The Australian Mathematics curriculum for primary (elementary) doesn’t include an algorithm at all. Instead, it focused on the development of mental strategies. (NSW syllabus introduces an algorithm after the mental strategies are developed.) In my experience, when children have a deep understanding of number and place value they can usually find the answers mentally. The strategies they use are transferrable to algebraic thinking and so they are more likely to continue engaging with mathematics in high school

• Marilyn Burns says:

I agree completely!

• Mark Stamp says:

Hi Marilyn,
I found your thoughts very insightful and a great addition to what Joe blogged about. This is a daily battle in the schools where I am the Instructional leader. I have given mini workshops about using algorithms to early, posted articles about the possible harmful effects of using them to early and shared blog posts etc. Still I will pass rooms with a huge anchor charts in a grade 1/2 rooms showing how to add and subtract using the vertical traditional algorithm. On the positive side many of my teachers are using number talks and developing mental strategies that are creating students who have incredible number sense and ability to think about reasonableness.
My thought and question to you is about when Joe mentioned that the students are reverting to the traditional algorithm even after being shown other ways. Do you think this could also be the effect you see when they are shown the algorithm as their first representation, it is then hard for them to accept or see other ways?
Dr.
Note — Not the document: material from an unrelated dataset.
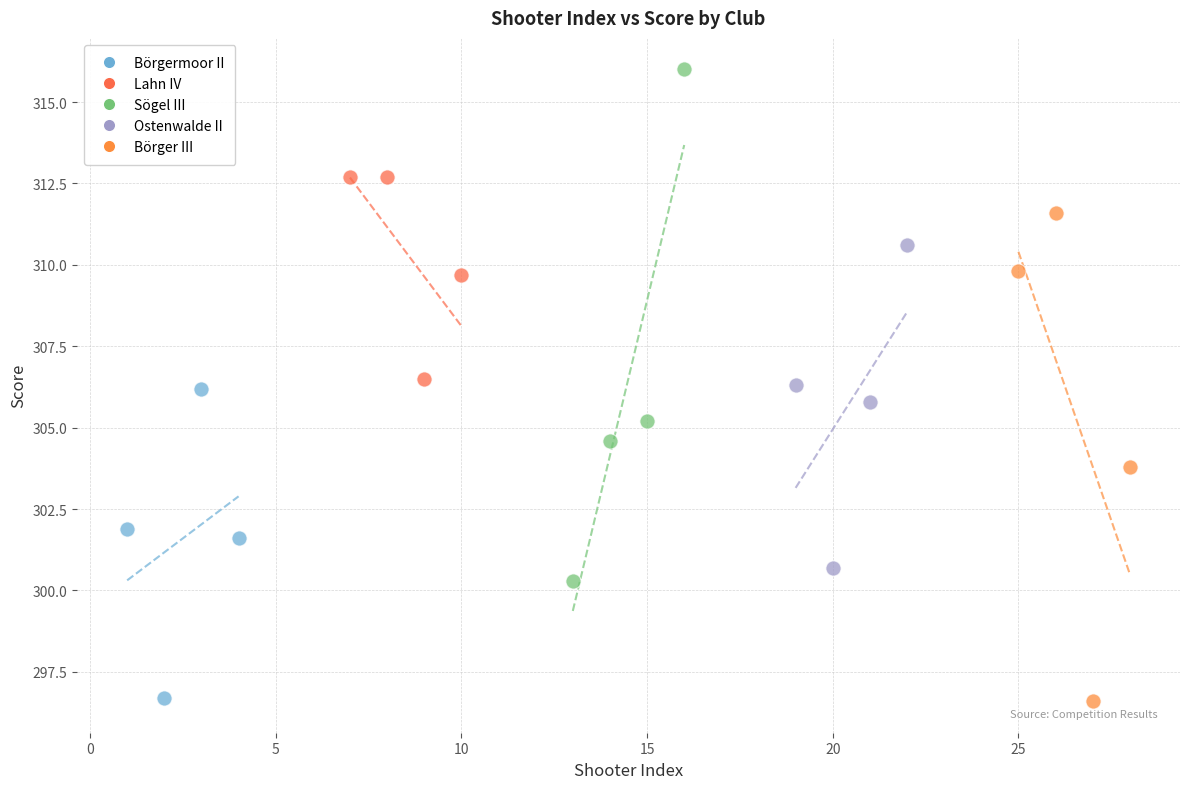

Which series contains the highest Y value?

Sögel III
Cathy Bruce shared some research with us when we were part of her fraction inquiry that talked about if students (especially girls) are shown circles first as a model to represent fractions that it is then hard for them to ever use a different representation when they are problem solving, like a rectangle, or a number line. Therefor often creating misconceptions because circles are very difficult to draw accurately and challenging to use to partition into odd number fractions like fifths, sevenths etc. I have seen this time and time again after we show students number lines or rectangles that they revert back to using circles and then make errors. Do you think this could be a similar effect when they are shown algorithms first without number sense that they will revert to what they were introduced to first? Interested to hear your thoughts. Thank you

• Marilyn Burns says:

I’ve been pondering how to reply to your message. About algorithms, I wonder if an issue is that students are sensitive to what we, as teachers, value. Or what’s valued in school. Certainly tests support the idea that pencil-and-paper work is what “really” counts. They get this message from those anchor charts you mention, and they get the message at home as well. We work to make changes, but it’s a slow and bumpy path. Somehow, I think this message about what is really important has a huge influence, maybe even more than what they were shown first. It’s so very complicated. I wish I had a clearer answer, but right now I don’t. But I’m committed to helping make reasoning trump procedures — it’s just such a slow process.

• thanh dang says:

While looking at Nomar’s math solutions I noticed that he doesn’t seem to understand place values and where he should put his numbers at in the algorithm. I feel like base 10 is easier to understand when you use smaller number but as the numbers get bigger it could get confusing. It gets confusing when you have a number in the tens and hundreds and trying to add up the different place values. It is especially confusing because when we read something it is left to right but when you do math it is right to left. I think it is really value to reason through with your answers because students can catch their mistakes and try to counterexample and see if their answer is correct.